▶ _What you need to do_
Return the entries below verbatim. Pictures stay out.

▶ _Working data_
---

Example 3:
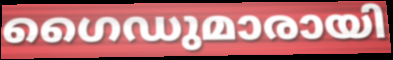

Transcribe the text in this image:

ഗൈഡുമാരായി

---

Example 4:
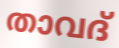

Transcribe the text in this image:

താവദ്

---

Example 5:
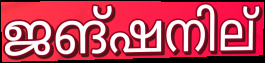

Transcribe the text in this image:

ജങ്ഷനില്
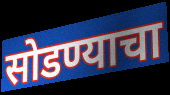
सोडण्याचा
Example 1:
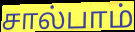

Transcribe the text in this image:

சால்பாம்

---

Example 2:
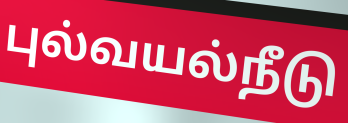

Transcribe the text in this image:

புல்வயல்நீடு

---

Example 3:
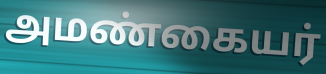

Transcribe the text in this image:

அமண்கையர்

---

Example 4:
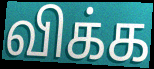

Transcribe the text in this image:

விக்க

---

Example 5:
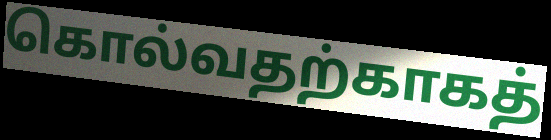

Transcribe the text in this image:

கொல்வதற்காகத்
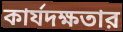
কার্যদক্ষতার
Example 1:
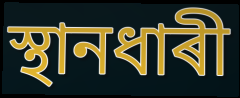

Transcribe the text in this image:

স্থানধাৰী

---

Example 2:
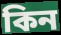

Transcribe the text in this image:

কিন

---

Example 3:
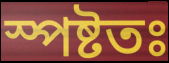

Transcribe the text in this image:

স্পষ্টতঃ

▶ _The completed task_
---

Example 3:

Transcribe the text in this image:

ഗൈഡുമാരായി

---

Example 4:

Transcribe the text in this image:

താവദ്

---

Example 5:

Transcribe the text in this image:

ജങ്ഷനില്
सोडण्याचा
Example 1:

Transcribe the text in this image:

சால்பாம்

---

Example 2:

Transcribe the text in this image:

புல்வயல்நீடு

---

Example 3:

Transcribe the text in this image:

அமண்கையர்

---

Example 4:

Transcribe the text in this image:

விக்க

---

Example 5:

Transcribe the text in this image:

கொல்வதற்காகத்
কার্যদক্ষতার
Example 1:

Transcribe the text in this image:

স্থানধাৰী

---

Example 2:

Transcribe the text in this image:

কিন

---

Example 3:

Transcribe the text in this image:

স্পষ্টতঃ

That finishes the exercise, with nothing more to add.